“Mehr als das” von Patrick Ness

Titel: Mehr Als Das
Autor: Patrick Ness
Originaltitel: More Than This
Übersetzer: Bettina Abarbanell
Erscheinungsdatum: März 2014
ISBN: 978-3570162736
Seitenanzahl: 512
Verlag: cbt

“Mehr als das” von Patrick Ness

Eine Gastrezension von Stefanie Mühlsteph

“Das ist die Hölle.
Eine Hölle nur für ihn.
Eine Hölle, in der er allein ist.
Für immer.
Er ist gestorben und in seiner eigenen, persönlichen Hölle wieder aufgewacht.”
(S. 28)

Inhalt:
Seth ist nicht tot, obwohl er ihn sehr genau mitbekommen hat. Er beging Selbstmord. Er wurde von der wilden See gegen einen Felsen geschmettert, ertrank und erwachte nackt und einsam an einem Ort, wie er unwirklicher nicht sein kann.
Was treibt einen Menschen dazu Selbstmord zu begehen und wo ist Seth gelandet?

Fazit:
Im ersten Teil befindet sich Seth alleine in dieser einsamen, heruntergekommen Welt. Durch Flashbacks erfährt der Leser von Seths kleinem Bruder Owen, der an einem neurologischen Defekt leidet – für den sich Seth die Schuld gibt.
Die Eltern sind offensichtlich nicht imstande ihre beiden Kinder gleichwertig zu lieben und ziehen von der USA nach UK. Dort lernt Seth Gudmund kennen, zu dem er bald tiefere Gefühle als Freundschaft entwickelt. Sie haben eine geheime Beziehung, die auseinandergerissen wird, als Gudmund deswegen ins Internat geschickt wird. Seth ist wieder alleine und sieht keine Möglichkeit als Selbstmord, um sich aus all seinem Schmerz zu befreien.
Er erwacht jedoch wieder – in seinem alten Haus, in England, völlig verlassen und heruntergekommen. Orientierungslos begibt sich Seth auf die Such nach de Grund für sein Dasein an diesem Ort und trifft auf Regine und Tomasz. Dank ihnen begreift Seth nach und nach, wo er sich befindet.
Es ist mein erstes Buch von Patrick Ness und ich war zeitweise schockiert, am weinen, doch die meiste Zeit emotional zerrüttet. Ness hat einen wundervoll spannenden, einfachen Schreibstil. Er bringt Dinge auf den Punkt und der Spannungsaufbau lässt nicht zu wünschen übrig. Action findet nicht nur statt, wenn Seth flüchten muss, sondern auch wenn er von Regine eine Backpfeife bekommt, während sie miteinander sprechen.

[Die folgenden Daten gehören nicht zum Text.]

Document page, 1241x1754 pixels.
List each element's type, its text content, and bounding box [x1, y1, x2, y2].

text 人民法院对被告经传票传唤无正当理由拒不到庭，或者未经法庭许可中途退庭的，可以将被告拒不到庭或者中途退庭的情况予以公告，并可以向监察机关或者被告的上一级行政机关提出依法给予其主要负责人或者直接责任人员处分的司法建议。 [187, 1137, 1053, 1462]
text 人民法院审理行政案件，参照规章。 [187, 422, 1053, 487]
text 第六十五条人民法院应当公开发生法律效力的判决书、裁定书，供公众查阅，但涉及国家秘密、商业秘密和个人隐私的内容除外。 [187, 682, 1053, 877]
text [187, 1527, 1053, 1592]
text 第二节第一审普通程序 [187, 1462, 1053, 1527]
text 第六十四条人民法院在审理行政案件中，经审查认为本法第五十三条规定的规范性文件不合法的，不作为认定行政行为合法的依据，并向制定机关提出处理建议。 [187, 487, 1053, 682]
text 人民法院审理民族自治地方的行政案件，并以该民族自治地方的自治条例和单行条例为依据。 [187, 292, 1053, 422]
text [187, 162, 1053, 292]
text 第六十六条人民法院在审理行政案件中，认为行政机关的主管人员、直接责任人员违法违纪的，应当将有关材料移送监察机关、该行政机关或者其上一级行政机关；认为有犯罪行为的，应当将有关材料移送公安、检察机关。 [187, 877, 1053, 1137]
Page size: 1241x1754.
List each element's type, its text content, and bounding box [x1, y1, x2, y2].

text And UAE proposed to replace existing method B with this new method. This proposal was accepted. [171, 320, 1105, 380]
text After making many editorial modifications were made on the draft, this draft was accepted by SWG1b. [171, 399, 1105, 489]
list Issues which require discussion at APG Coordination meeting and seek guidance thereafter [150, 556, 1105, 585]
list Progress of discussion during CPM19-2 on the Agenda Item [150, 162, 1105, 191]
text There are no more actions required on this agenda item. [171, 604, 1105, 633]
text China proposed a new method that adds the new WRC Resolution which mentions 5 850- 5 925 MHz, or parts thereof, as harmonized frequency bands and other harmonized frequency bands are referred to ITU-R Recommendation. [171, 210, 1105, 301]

Viel wird zwischen den Zeilen gesagt – ein intelligentes Lesen wird hier gefördert.
Schon als ich die erste Seite las, musste ich sofort an Matrix denken. Mit einer Mischung aus Inception und einer große Prise .hack//Sign kann man diesen Roman zusammenfassen. Ein SF-Roman ohne große technische Beschreibung. Eine Dystopie ohne großen, greifbaren Gegner. Philosophie ohne Worthülsen und ausschweifende Worte. Nur Seths Bemühung sich mit sich selbst und dem Geschehenen zu versöhnen passt nicht in den Kontext – die Situation ist zu skurril und gefährlich, als dass man einen Selbstfindungstrip machen könnte.
Außerdem hätte dieser Ansatz von „zukünftiger Social Media“ noch etwas besser ausgearbeitet werden können – da bleiben sehr viele Fragen offen. Und das Ende ist durchaus unbefriedigend. Ein paar Seiten, was „danach“ passierte, hätten dem Buch gut getan – und der Leserseele.
Logiklöcher gibt es auch (SPOILER! Was ist, wenn „ES“ mal defekt ist? Und wie ist das mit der Humanbiologie, was ein Mensch braucht?), die dem Leser nach der Lektüre sofort ins Auge springen. Trotzdem fühlt man sich zu jeder Zeit bestens unterhalten.
Kein Meisterwerk, aber ein actionreiches, gut lesbares Buch für SF-Fans, die eine etwas anderes Dystopie lesen wollen.